In the first fMRI study, we orthogonalized reward delivery to the task-relevant predictions about visual stimuli; additionally, we verified by
model comparison that our subjects’ decisions were unlikely to be driven by reward predictions. In our second fMRI study, we entirely omitted any reward, yet found exactly the same VTA/SN response to PEs about visual stimuli as in the first fMRI study (Figure 3). Beyond PEs about visual stimulus category, our hierarchical model also enabled us to examine higher-level PEs. Specifically, in both fMRI studies, we found a significant activation of the cholinergic basal forebrain by the precision-weighted PE ε3 about conditional probabilities selleck inhibitor (of the visual stimulus given the auditory cue) or, equivalently, cue-outcome contingencies. This finding provides a new perspective on possible computational roles of ACh. In the previous literature, the release of acetylcholine has
been associated with a diverse range of functions, including working memory (Hasselmo, 2006), attention (Demeter and Sarter, 2013), or learning (Dayan, 2012 and Doya, 2002). A recent influential proposal was that ACh levels may encode the degree of “expected uncertainty” (EU) (Yu and Dayan, 2002 and Yu and Dayan, 2005). Operationally, EU was defined (in Selleckchem Alectinib slightly different ways across articles) in reference to a hidden Markov model representing the relation between contextual states, cue validity, and sensory events.

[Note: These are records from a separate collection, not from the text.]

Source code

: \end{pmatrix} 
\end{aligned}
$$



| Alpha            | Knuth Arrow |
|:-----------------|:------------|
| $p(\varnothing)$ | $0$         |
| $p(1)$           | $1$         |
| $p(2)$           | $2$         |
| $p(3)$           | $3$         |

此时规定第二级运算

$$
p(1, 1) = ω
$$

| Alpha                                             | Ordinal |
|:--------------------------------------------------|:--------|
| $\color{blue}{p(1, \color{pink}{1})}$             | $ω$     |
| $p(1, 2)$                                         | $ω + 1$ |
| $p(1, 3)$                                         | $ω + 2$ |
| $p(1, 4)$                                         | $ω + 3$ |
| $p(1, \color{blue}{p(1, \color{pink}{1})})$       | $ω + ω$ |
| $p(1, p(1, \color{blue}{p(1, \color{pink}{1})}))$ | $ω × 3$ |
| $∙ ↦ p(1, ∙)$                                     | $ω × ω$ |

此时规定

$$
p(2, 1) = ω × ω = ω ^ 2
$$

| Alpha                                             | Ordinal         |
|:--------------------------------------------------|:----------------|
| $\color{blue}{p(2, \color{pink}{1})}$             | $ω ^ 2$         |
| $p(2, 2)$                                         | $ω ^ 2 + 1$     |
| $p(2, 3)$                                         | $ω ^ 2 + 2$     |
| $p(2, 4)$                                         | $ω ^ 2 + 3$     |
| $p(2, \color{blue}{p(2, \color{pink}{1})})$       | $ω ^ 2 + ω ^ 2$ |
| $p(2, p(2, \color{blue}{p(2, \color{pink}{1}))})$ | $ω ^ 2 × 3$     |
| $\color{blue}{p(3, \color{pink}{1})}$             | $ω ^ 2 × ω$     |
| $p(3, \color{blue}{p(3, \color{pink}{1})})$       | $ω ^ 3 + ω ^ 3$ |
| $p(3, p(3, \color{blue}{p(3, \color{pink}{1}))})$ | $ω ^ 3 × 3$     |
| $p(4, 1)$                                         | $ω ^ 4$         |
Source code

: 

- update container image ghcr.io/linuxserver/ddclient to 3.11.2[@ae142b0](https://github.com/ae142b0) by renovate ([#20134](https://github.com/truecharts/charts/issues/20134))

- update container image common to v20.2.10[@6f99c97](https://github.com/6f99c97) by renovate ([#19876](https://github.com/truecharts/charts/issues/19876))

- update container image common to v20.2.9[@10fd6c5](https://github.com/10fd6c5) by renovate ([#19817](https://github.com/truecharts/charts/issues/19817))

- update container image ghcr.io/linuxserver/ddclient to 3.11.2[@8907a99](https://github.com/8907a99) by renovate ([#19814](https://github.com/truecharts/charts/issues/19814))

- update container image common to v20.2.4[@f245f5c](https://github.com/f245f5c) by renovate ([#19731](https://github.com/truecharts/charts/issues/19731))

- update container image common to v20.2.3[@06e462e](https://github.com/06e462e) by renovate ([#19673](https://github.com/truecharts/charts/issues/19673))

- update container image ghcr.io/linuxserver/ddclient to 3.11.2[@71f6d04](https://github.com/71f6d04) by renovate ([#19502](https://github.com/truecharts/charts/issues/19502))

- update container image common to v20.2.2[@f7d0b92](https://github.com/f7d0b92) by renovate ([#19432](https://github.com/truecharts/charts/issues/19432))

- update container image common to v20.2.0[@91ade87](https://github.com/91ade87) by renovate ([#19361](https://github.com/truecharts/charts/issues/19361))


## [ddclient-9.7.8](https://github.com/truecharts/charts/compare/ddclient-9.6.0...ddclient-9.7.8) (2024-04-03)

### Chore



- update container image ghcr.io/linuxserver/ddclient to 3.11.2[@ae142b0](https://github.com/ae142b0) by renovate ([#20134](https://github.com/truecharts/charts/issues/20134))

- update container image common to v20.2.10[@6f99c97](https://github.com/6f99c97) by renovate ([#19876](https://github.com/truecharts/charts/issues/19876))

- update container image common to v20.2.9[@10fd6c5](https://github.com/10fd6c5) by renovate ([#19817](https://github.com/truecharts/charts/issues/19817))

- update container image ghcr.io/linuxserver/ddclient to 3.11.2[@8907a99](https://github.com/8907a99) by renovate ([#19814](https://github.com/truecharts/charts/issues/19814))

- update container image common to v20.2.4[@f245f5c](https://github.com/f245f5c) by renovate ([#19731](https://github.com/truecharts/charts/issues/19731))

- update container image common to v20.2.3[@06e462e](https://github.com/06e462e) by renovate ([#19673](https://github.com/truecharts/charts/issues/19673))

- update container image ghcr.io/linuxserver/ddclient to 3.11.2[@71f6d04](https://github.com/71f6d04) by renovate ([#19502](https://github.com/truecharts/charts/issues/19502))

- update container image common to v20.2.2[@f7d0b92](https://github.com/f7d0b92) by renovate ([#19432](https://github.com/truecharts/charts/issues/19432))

Notably, Yu and Dayan, 2002 and Yu and Dayan, 2005) implicitly defined EU as a high-level PE, in the sense that it represents the difference between a conditional probability (degree of cue validity) and certainty. Despite clear differences in
the underlying models, this definition is conceptually Substrate-level phosphorylation related to ε3 in our model (see Supplemental Experimental Procedures, section A, for details) that we found was encoded by activity in the basal forebrain. Our empirical findings thus complement the previous theoretical arguments by Yu and Dayan, 2002 and Yu and Dayan, 2005), offering a related perspective on ACh function by conceptualizing it as a precision-weighted PE about conditional probabilities (cue-outcome contingencies). The precision-weighting of this PE also relates our results on basal forebrain activation to the previous suggestion of a link between ACh and learning rate (Doya, 2002). This is because, in its numerator, ψ3 (the precision weight of ε3) contains an equivalent to a dynamic learning rate (Preuschoff and Bossaerts, 2007) for updating cue-outcome contingencies (see Equation A.10 in the Supplemental Experimental Procedures, section A and Equation 27 in Mathys et al., 2011). In summary, our findings are important in two ways. First, they provide empirical support for the importance of precision-weighted PEs as postulated by the Bayesian brain hypothesis.